**PROBLEM STATEMENT**
In the profile of James Ibrao below, explain why everyone in Waialua "worked with one another, knew one another and respected one another." Answer in one to three sentences.

**DOCUMENT SECTION**
Jun Bao is the Kung fu system founded by James Ibrao. Combining Hung Gar, 7* Mantis,Tai Chi techniques and Traditional Forms from James Wing Woo.
Sifu James Ibrao was born November 3, 1937 in the state of Hawaii in a city called Waialua. "In Waialua, every element of our lives was based around a sugar plantation which meant that everyone worked with one another, knew one another and respected one another. For seventeen years I had the advantage of having an extended family of nearly three thousand people."
During this time James became very active in athletics and was able to make marks in every sport he played.
"Strangely enough, out of all the sports I tried, basketball was my favorite. In fact, many of you may find this difficult to believe, but at 5"foot 9" I was able to slam dunk!"
After being so active in sports, James found he needed a release. A friend, Bob Sarno, had an acquaintance named Ed Parker who was involved in the teaching of a new martial arts called Kenpo Karate. On the island, martial arts instructors had to be registered to teach and the only art he had been able to study was a little judo. "You can imagine my excitement at being exposed to the power, quickness, and innovative moves of Ed Parker who was literally a giant. It was more than just his stature, he had an aura of power and what many would call fearlessness."
The next day, James joined Mr. Ed Parker and his four students, on their journey into the experience called Kenpo Karate. "I"m not sure whether it was natural ability or pure desire to learn, but I never found the intensive workouts to be too difficult. I was always trying to see and figure out what the next move would be. I always looked for the next logical step in the beautiful and deadly art taught by this dynamic and charismatic individual."

**PROVIDED MATERIAL**
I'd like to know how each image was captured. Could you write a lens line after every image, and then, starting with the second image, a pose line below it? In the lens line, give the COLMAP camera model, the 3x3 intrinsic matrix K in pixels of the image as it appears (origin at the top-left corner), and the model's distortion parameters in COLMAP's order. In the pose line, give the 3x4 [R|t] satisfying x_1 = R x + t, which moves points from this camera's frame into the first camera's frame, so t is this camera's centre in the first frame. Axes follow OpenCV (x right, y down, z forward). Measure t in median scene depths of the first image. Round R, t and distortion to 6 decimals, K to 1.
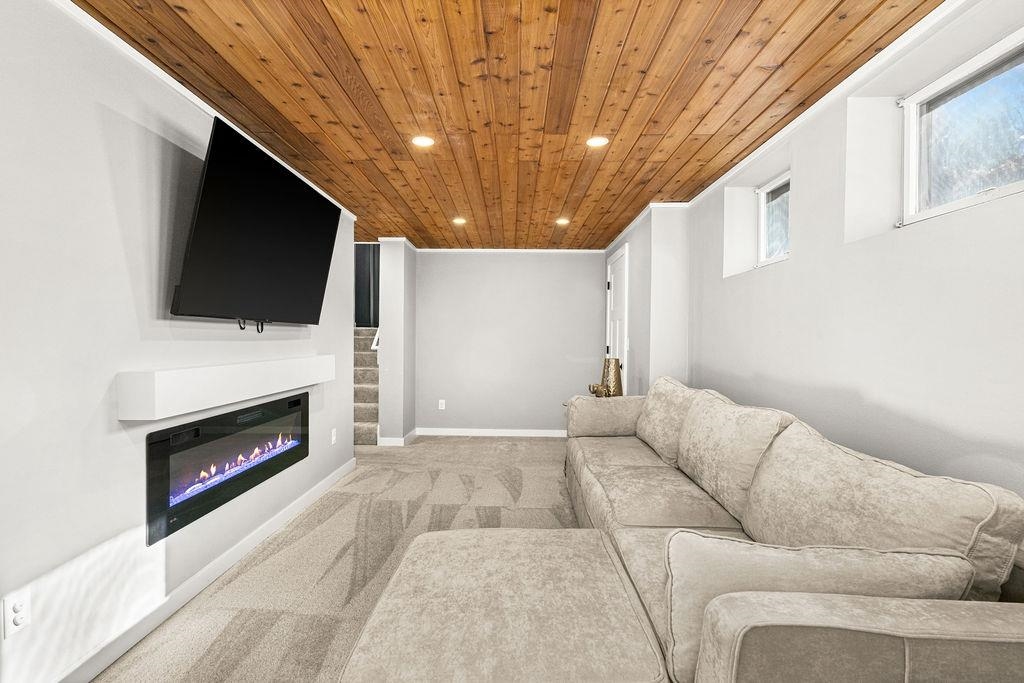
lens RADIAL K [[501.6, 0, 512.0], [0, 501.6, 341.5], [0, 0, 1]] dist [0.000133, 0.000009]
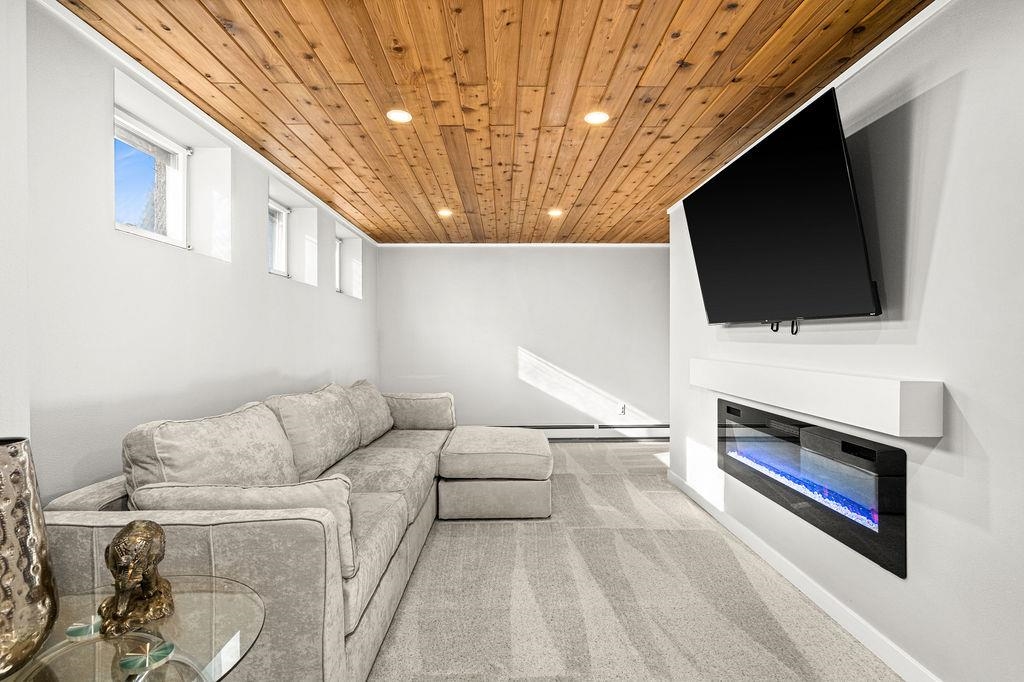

**WRITTEN SOLUTION**
Every element of life in Waialua was based around a sugar plantation, and Ibrao says this meant that everyone worked with, knew and respected one another. As a result, for seventeen years he had an extended family of nearly three thousand people.